Support Questions

Find answers, ask questions, and share your expertise
Announcements
Celebrating as our community reaches 100,000 members! Thank you!

combine two files in nifi

avatar
Explorer

i am trying to combine two csv files into one file using nifi but however i am not able to do the same as nifi performs action on only 1 file at a time. Is there any way out for the same , how can i combine the two files in nifi

1 ACCEPTED SOLUTION

avatar
@Tinkle Mahendru

Have you tried using the MergeContent processor?

View solution in original post

6 REPLIES 6

avatar
@Tinkle Mahendru

Have you tried using the MergeContent processor?

avatar
Super Mentor

@Tinkle Mahendru

By default the MergeContent processor is configured with "Minimum Number of Entries" set to 1. When the processor run it looks at the current incoming queue and bins FlowFiles based on its configuration. if the incoming queue only has 1 FlowFile in it at the time it runs it will merge because it met the min value above (basically file passed through with no merging). So you will need to play around wit the configs for this processor to get your desired results based on your dataflow needs/volume.

Matt

avatar
Super Mentor

@Tinkle Mahendru

How do you identify your files as containing CSV data without looking at each file's content?

Does the filename indicate that it contains CSV data?

Assuming all your csv files have a csv filename extension on them, you could use the routeOnAttribute processor to route on files whose filename ends in .csv to your mergeContent processor. All other FlowFiles with a filename not ending in .csv could then be routed elsewhere in your dataflow.

You would add a new custom property as follows to the routeOnAttribute processor:

15780-screen-shot-2017-05-25-at-83251-am.png

Each added dynamic property becomes a new relationship for this processor.

Lets say there is no extension, you may be able to use the RouteOnContent processor to look at the content of each FlowFile for an indicator that it is CSV data and route that way. Of course reading content versus evaluating attributes is more expensive operation in terms of resources.

The MergeContent processor has virtual bins where it groups incoming FlowFiles before merging all the FlowFiles assigned to that bin. The Correlation Attribute property provides a way for you to control what FlowFile are put in which bin. FlowFiles are made up of FlowFile Attributes (key value pairs - basically metadata) and FlowFile content (your actual data). You can use various processors (ie. updateAttribute) to add and manipulate FlowFile attributes on a FlowFile. If you configure your MergeContent processor to use a correlation Attribute, NiFi will look for the attribute key you specify and bin files with the exact same value into the same virtual bin. I do not believe this is what you are looking for here to solve your use case.

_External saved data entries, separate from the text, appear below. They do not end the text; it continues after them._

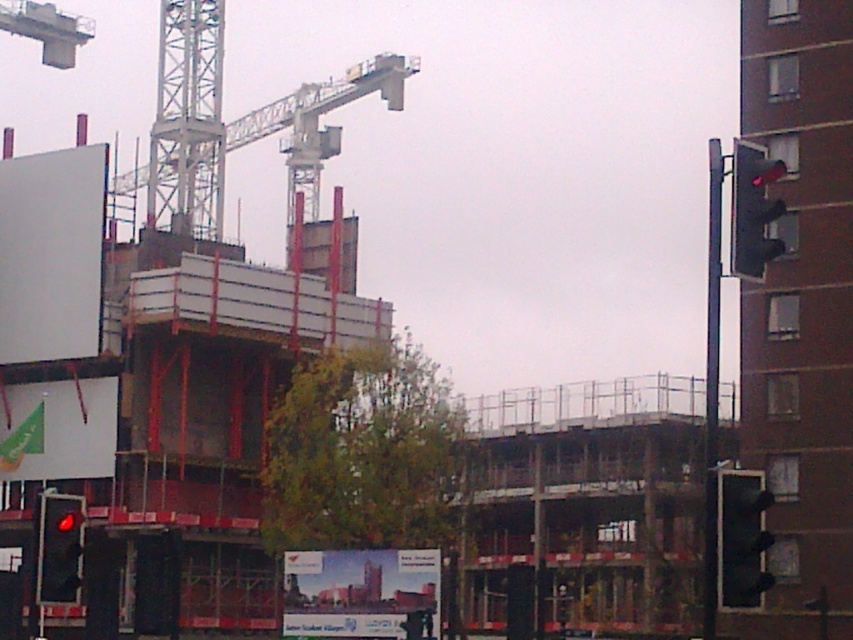
From the picture: Which is below, metallic gray crane at upper center or matte glass billboard at center?

Positioned lower is matte glass billboard at center.

Image resolution: width=853 pixels, height=640 pixels. I want to click on metallic gray crane at upper center, so click(317, 120).

Locate an element on the screen. metallic gray crane at upper center is located at coordinates coord(317,120).

Is green fabric banner at lower left above red glass traffic light at lower left?

Actually, green fabric banner at lower left is below red glass traffic light at lower left.

Is point (94, 380) less distant than point (61, 548)?

No.

Where is `green fabric banner at lower left`? The image size is (853, 640). green fabric banner at lower left is located at coordinates (57, 429).

Is white matte billboard at upper left smaller than red matte traffic light at right?

No, white matte billboard at upper left is not smaller than red matte traffic light at right.

Describe the element at coordinates (51, 253) in the screenshot. This screenshot has width=853, height=640. I see `white matte billboard at upper left` at that location.

The image size is (853, 640). Identify the location of white matte billboard at upper left. (51, 253).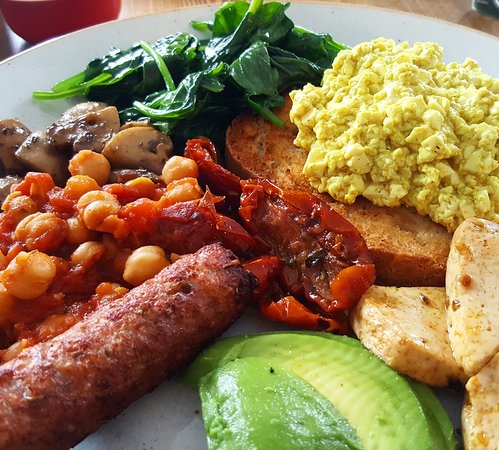
Identify the location of plate. This screenshot has height=450, width=499. (150, 413).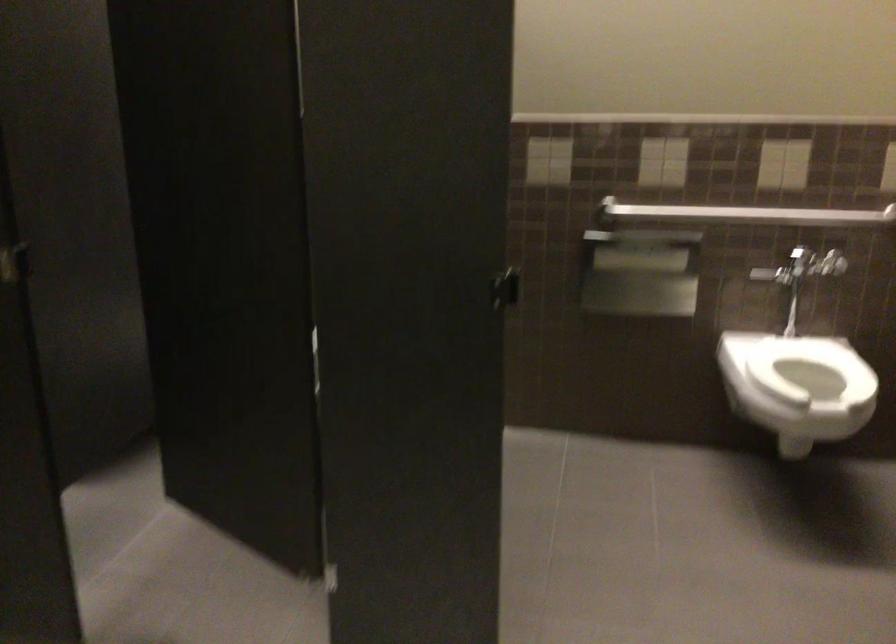
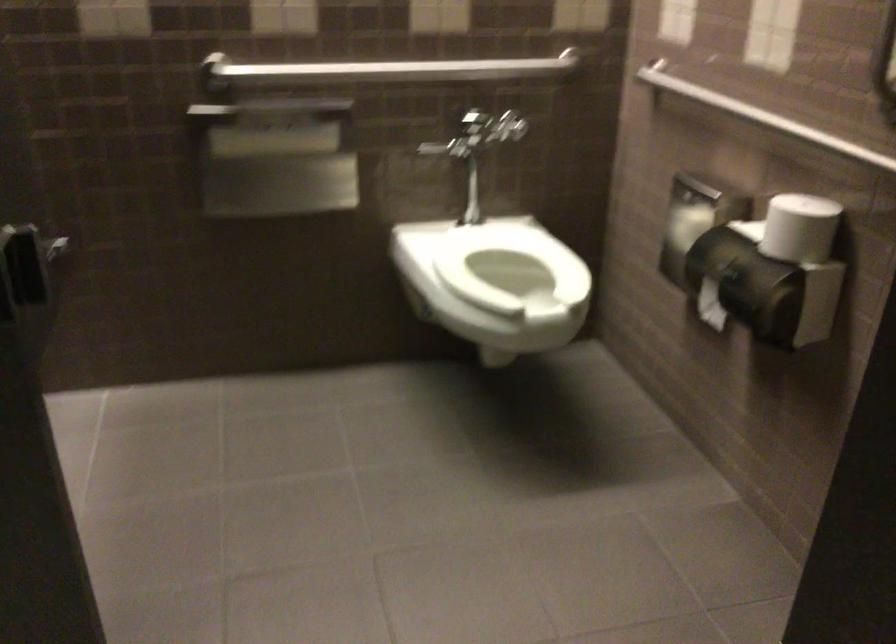
Question: In a continuous first-person perspective shot, in which direction is the camera moving?

Choices:
 (A) Left
 (B) Right
 (C) Forward
 (D) Backward

Answer: (C)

While there are scripting processor available in NiFi that can be used to execute your won script against a FlowFile, they are designed to operate against one FlowFile at a time. You could maybe use a putFile processor to write your CSV files to disk and the use one of the scripting processors to merge them.

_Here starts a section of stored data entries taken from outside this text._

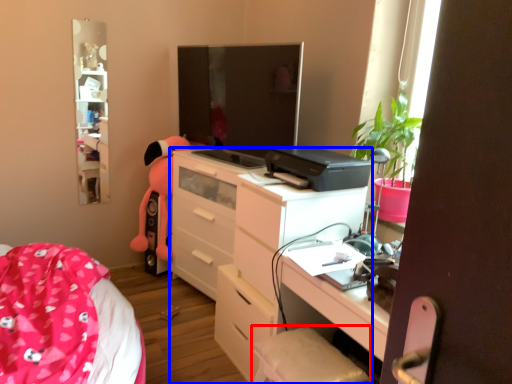
Question: Which object appears farthest to the camera in this image, swivel chair (highlighted by a red box) or chest of drawers (highlighted by a blue box)?

Choices:
 (A) swivel chair
 (B) chest of drawers

Answer: (B)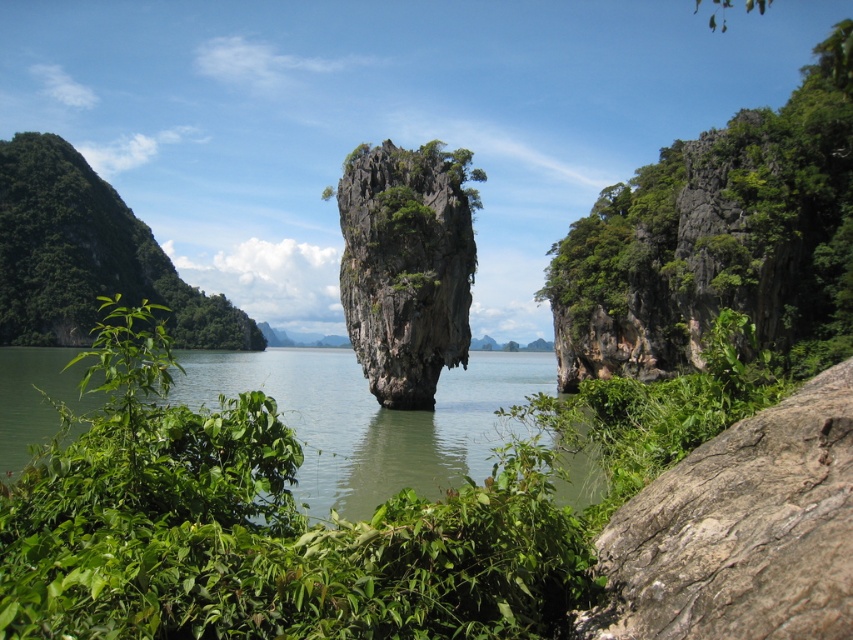
You are a hiker who wants to cross between the green leafy rock at right and the green leafy shrub at left. Which one has a narrower width?

The green leafy rock at right has a narrower width than the green leafy shrub at left.

You are a hiker who wants to climb the highest rock in the scene. Which rock should you choose between the gray rough rock at center and the green mossy rock at center?

The green mossy rock at center is taller than the gray rough rock at center, so you should choose the green mossy rock at center for climbing.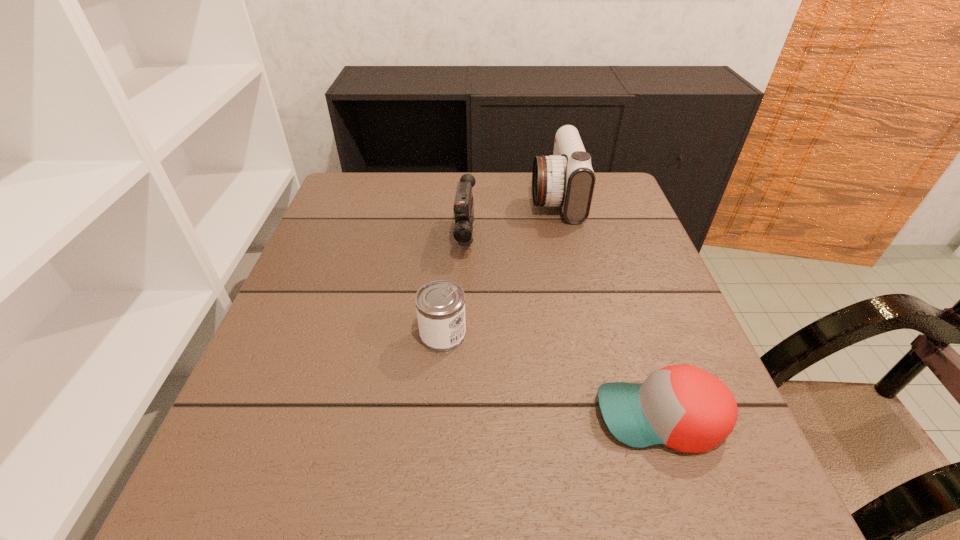
Where is `free space between the third shortest object and the taller camcorder`? The width and height of the screenshot is (960, 540). free space between the third shortest object and the taller camcorder is located at coordinates (511, 218).

Identify the location of blank region between the left camcorder and the shortest object. The width and height of the screenshot is (960, 540). click(564, 327).

This screenshot has height=540, width=960. I want to click on free space between the right camcorder and the left camcorder, so click(x=511, y=218).

The width and height of the screenshot is (960, 540). I want to click on empty space between the can and the nearest object, so click(x=552, y=376).

Point out which object is positioned as the third nearest to the shortest object. Please provide its 2D coordinates. Your answer should be formatted as a tuple, i.e. [(x, y)], where the tuple contains the x and y coordinates of a point satisfying the conditions above.

[(566, 178)]

The image size is (960, 540). I want to click on object that ranks as the third closest to the right camcorder, so click(683, 407).

Identify the location of free space that satisfies the following two spatial constraints: 1. on the surface of the right camcorder; 2. on the front-facing side of the third shortest object. (564, 238).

Another option to is to write your own custom NiFi processor that is specifically designed to merge CSV files.

https://nifi.apache.org/docs/nifi-docs/html/developer-guide.html

If you feel we have successfully answered your question, please mark an answer as accepted.

Thank you,

Matt

avatar

@Tinkle Mahendru

Take a look at the example Nifi workflow template in the link below (SplitRouteMerge.xml):

https://cwiki.apache.org/confluence/download/attachments/57904847/SplitRouteMerge.xml?version=1&modi...

This flow demonstrates splitting a file(s) on line boundaries, routing the splits based on a regex in the content, and then merging the files together for storage somewhere. It will give you a good idea on how to process and merge your files.

avatar
Explorer

thanks a lot for the reponse @Eyad Garelnabi , @Matt and Wynner.

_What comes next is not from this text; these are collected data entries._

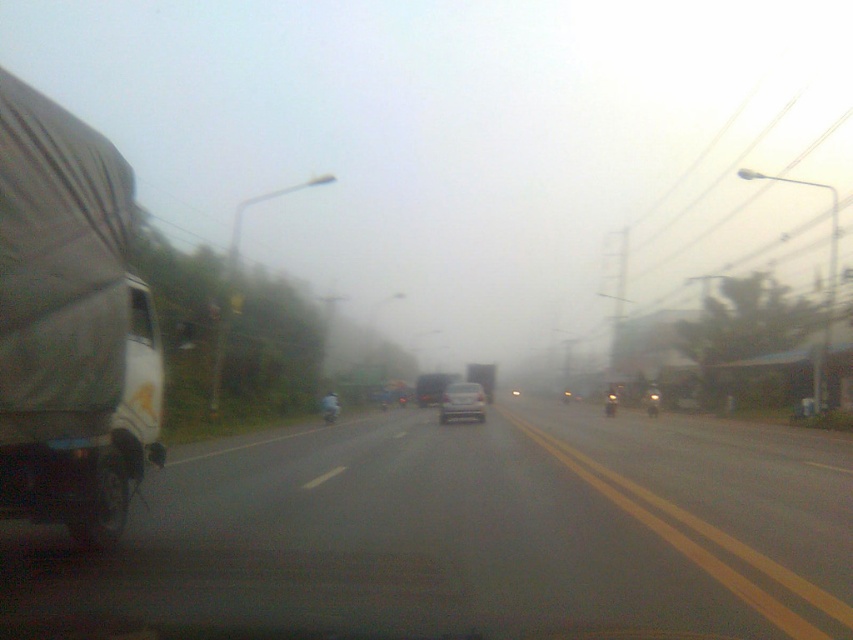
Between point (393, 452) and point (28, 268), which one is positioned in front?

Point (28, 268) is in front.

Does point (572, 536) come closer to viewer compared to point (6, 340)?

That is False.

Identify the location of black matte truck at left. (476, 532).

Is white matte trailer truck at left to the left of silver metallic sedan at center from the viewer's perspective?

Yes, white matte trailer truck at left is to the left of silver metallic sedan at center.

Who is more distant from viewer, (96, 221) or (485, 416)?

Point (485, 416)

Image resolution: width=853 pixels, height=640 pixels. What are the coordinates of `white matte trailer truck at left` in the screenshot? It's located at (70, 324).

Is black matte truck at left smaller than silver metallic sedan at center?

Incorrect, black matte truck at left is not smaller in size than silver metallic sedan at center.

Is black matte truck at left below silver metallic sedan at center?

Yes.

Where is `black matte truck at left`? The image size is (853, 640). black matte truck at left is located at coordinates (476, 532).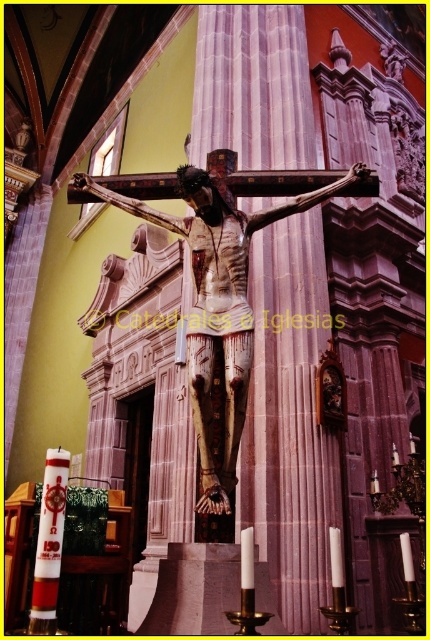
Question: Which point is farther to the camera?

Choices:
 (A) white glossy candle at lower left
 (B) wooden crucifix at center

Answer: (B)

Question: Which point appears closest to the camera in this image?

Choices:
 (A) 208,499
 (B) 46,490

Answer: (B)

Question: Does wooden crucifix at center have a smaller size compared to white glossy candle at lower left?

Choices:
 (A) yes
 (B) no

Answer: (A)

Question: From the image, what is the correct spatial relationship of wooden crucifix at center in relation to white glossy candle at lower left?

Choices:
 (A) above
 (B) below

Answer: (A)

Question: Can you confirm if wooden crucifix at center is bigger than white glossy candle at lower left?

Choices:
 (A) no
 (B) yes

Answer: (A)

I have one quick question , how would i get only the csv files out of thousands of other files , if i am not using get file filter , is there anyway in the merge content processor, may be i can mention something in correlation attribute name , i am not sure about what excatly correlation attribute property is doing , and is there anyway i can use csvjoin from (csvkit) in nifi for the same requirement.

Thanks in advance !!!

Any help is much appreciated.

avatar

Please take a look at @Matt Clarke's response above on how to extract csv files only. It is the most straight forward way.